Marching toward chaos?

Plans to build new housing in the city may create a degree of chaos.

THE JERUSALEM skyline as viewed from the Mount of Olives. (photo credit: DAN/FLICKR)
THE JERUSALEM skyline as viewed from the Mount of Olives.
(photo credit: DAN/FLICKR)
The local Planning and Construction Committee is approving construction projects virtually everywhere. In Kiryat Hayovel, some 7,000 housing units are to be built in a series of towers by 2025. Thousands of other units are planned for Katamon and in other haredi neighborhoods. Altogether, following the last three meetings of the committee headed by Deputy Mayor Eliezer Rauchberger (Degel Hatorah), some 23,000 new housing units will be built by 2025 – about a third of the 60,000 needed units that former mayoral candidate Ze’ev Elkin pledged to promote if elected.
The need for significant residential construction was a common theme among the mayoral candidates – to build as much affordable housing as possible in both religious and “pluralist” neighborhoods to attract and retain young families. A project promoted by the Treasury Ministry and the Planning and Construction committee was presented to the city council in August (two months before the elections) and rejected. Virtually the same plan was brought again to the council in February and this time was approved. The Planning and Construction committee examined different plans in the concerned neighborhoods where available plots could still be found. Some elements of the famous Safdie plan rejected some 15 years ago (to build on parts of what is considered the green lungs of the city) were revived.

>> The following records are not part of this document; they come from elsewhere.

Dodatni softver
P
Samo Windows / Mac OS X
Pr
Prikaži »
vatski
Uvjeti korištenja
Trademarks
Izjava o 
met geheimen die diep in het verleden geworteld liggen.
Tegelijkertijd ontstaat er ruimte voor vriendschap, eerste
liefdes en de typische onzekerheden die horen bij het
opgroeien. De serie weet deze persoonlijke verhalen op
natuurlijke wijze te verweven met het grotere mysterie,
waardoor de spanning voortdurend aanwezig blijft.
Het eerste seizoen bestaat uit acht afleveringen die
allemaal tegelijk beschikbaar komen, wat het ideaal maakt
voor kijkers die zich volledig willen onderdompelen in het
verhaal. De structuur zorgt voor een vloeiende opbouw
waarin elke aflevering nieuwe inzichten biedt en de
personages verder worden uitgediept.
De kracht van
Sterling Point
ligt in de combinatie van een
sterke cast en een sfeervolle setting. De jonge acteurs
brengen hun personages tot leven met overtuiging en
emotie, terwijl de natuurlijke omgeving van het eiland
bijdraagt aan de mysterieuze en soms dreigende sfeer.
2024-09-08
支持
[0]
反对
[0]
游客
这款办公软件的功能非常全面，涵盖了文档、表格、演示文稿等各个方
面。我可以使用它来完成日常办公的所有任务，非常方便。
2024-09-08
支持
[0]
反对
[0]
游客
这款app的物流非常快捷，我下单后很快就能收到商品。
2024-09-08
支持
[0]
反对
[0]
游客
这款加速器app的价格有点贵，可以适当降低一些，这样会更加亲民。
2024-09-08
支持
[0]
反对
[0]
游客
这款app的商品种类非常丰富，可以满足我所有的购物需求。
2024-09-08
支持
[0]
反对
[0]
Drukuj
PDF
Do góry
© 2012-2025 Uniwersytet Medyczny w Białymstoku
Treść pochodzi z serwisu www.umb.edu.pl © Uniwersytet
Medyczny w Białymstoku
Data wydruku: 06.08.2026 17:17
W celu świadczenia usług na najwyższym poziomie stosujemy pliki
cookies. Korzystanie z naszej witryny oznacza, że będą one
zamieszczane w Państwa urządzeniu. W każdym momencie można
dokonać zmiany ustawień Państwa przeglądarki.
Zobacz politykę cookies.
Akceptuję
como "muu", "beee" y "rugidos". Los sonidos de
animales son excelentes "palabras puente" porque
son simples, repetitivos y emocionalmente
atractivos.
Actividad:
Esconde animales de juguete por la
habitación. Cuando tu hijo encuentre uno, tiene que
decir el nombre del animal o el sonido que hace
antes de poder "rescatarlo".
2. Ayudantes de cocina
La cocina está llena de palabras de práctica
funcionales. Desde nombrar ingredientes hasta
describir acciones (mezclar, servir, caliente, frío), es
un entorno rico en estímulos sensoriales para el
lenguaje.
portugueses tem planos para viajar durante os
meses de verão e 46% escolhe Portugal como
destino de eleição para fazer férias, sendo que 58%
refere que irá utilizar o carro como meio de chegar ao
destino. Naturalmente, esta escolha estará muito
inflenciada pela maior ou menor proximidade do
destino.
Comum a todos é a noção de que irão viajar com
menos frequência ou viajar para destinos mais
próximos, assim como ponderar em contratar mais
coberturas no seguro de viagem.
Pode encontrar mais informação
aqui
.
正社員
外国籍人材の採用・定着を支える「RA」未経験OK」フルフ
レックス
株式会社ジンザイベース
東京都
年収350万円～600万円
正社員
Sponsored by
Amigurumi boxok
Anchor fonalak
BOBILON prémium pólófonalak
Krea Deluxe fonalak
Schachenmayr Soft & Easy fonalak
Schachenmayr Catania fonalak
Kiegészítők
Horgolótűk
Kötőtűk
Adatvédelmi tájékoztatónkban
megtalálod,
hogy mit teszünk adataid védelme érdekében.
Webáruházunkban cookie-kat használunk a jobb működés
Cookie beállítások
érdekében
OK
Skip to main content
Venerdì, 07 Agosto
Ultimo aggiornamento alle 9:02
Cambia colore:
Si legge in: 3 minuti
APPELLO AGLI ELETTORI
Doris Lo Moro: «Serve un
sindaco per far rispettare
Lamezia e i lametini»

While the final plan is still in the process of being submitted for public response and objections, there appears to be agreement between the haredi and non-haredi representatives at city council for 15,000 units in the secular/pluralist neighborhoods and 8,000 in the haredi neighborhoods in skyline-changing towers from 10 to 23 stories.
Critics say infrastructure needs are largely being ignored. Council member Laura Wharton (Meretz) says that while there is agreement that low buildings can no longer answer the needs of the population, “There hasn’t been serious debate on the impact of such a change, in terms of parking, traffic, the needs for kindergartens and schools, and even sewage. I am concerned we are marching toward chaos.”
Former MK Rachel Azaria said last year that while construction plans for Jerusalem are necessary and welcome, they do not adequately address the required infrastructure. She warned that massive construction in the capital could result in chaos.
Some NIS 1.4 billion has been approved by the government for infrastructure needs and development of business areas and public spaces, but a source at Safra Square involved in the topic, says that this does not meet the real needs.
“That is far from being enough; we are talking about 23,000 units within five years – as a first step to be soon followed by about the same number of units again. Our roads, public transportation and educational facilities are far from being adequate for that.”